_Extract:_
Like the United States and Europe, China was caught off-guard by the Arab Spring. It intervened to protect thousands of its citizens and its growing commercial interests in North Africa – in Libya alone, official estimates said that China had some 38,000 nationals and contracts worth a total of $18.8 billion. However, at the same time, it also had to face the possibility that the wave of protests that had engulfed the Middle East and North Africa could spread to China. The Arab revolutions were an implicit challenge to the “Beijing Consensus” of authoritarianism coupled with economic growth.
China responded to the unique position in which it found itself by zigzagging. In February, it supported UN sanctions against Muammar Gaddafi for abuses on his own people – a surprising breach of its sovereigntist approach to international relations. It also responded impressively to the threat to its citizens and was able to rescue them in relatively short order, while other nations such as India scrambled to evacuate far smaller numbers. The Chinese military, which was already deployed on a groundbreaking anti-piracy operation nearby, off the coast of East Africa, also took part in the operation to evacuate Chinese citizens. This effort in recognition of its own responsibility to protect its own citizens alongside the UN sanctions all seemed a reflection of a broader Chinese realisation that its previous posture of absolute non-interference is increasingly at odds with its global economic presence.
However, after this initial response, China appeared to rapidly pull back into its more traditional posture. It opted to abstain on the UN resolution imposing a no-fly zone on Libya, which amounted to tacit agreement. But by the time it came to Syria, its view had fully hardened and it rejected an international response through the UN to the Syrian crackdown, calling it an internal affair not be interfered in.And all the while this turmoil has been causing chaos across the Arab world, China has also cracked down internally. Security forces have cast a wide net, and detained and arrested many people whose activities bore no relation to the country’s nascent Jasmine revolutions as well as those involved in the limited protests in China in response to the Arab Spring. The arrest of artist Ai Weiwei at the beginning of April brought this crackdown to the attention of the world.

_Work to complete:_
Rewrite the passage on China and the Arab Spring from the words "Like the United" through "with economic growth.", replacing "Arab Spring" with "Arab uprisings".

_Given information:_
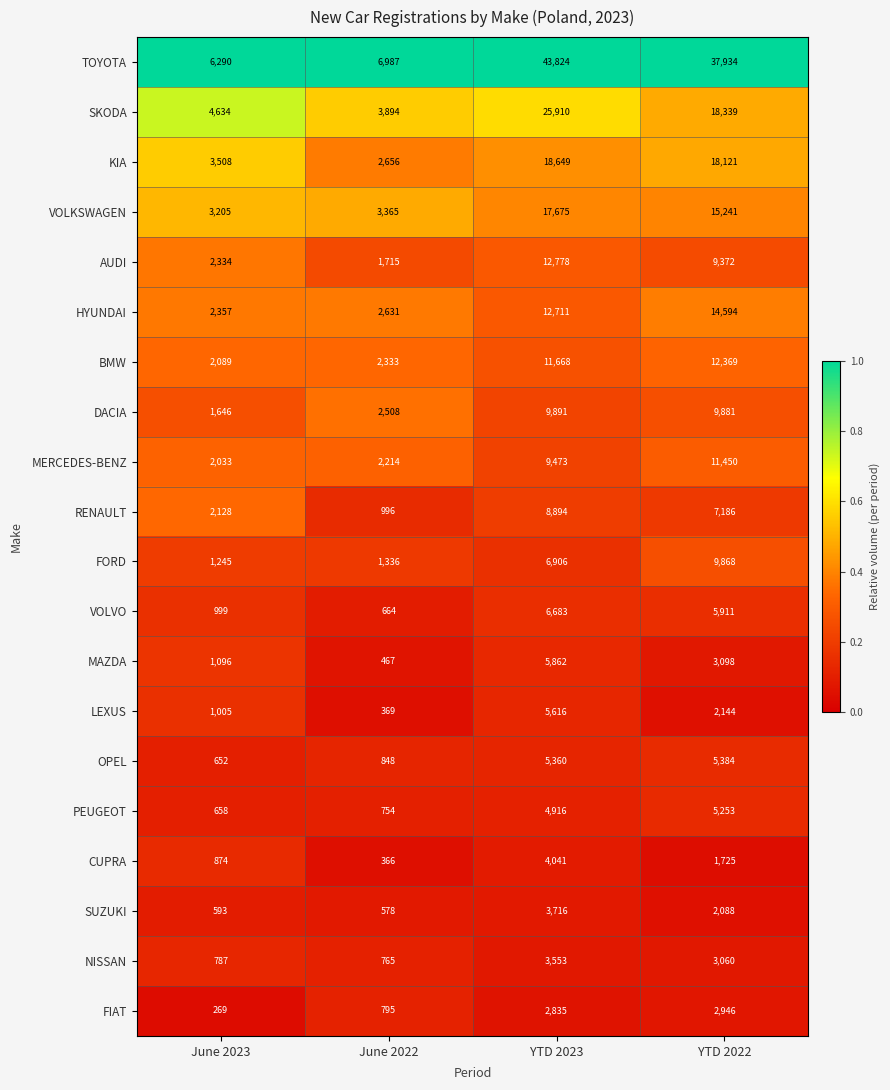

At which category does the chart reach its peak across all series?

YTD 2023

_The answer:_
Like the United States and Europe, China was caught off-guard by the Arab uprisings. It intervened to protect thousands of its citizens and its growing commercial interests in North Africa – in Libya alone, official estimates said that China had some 38,000 nationals and contracts worth a total of $18.8 billion. However, at the same time, it also had to face the possibility that the wave of protests that had engulfed the Middle East and North Africa could spread to China. The Arab revolutions were an implicit challenge to the “Beijing Consensus” of authoritarianism coupled with economic growth.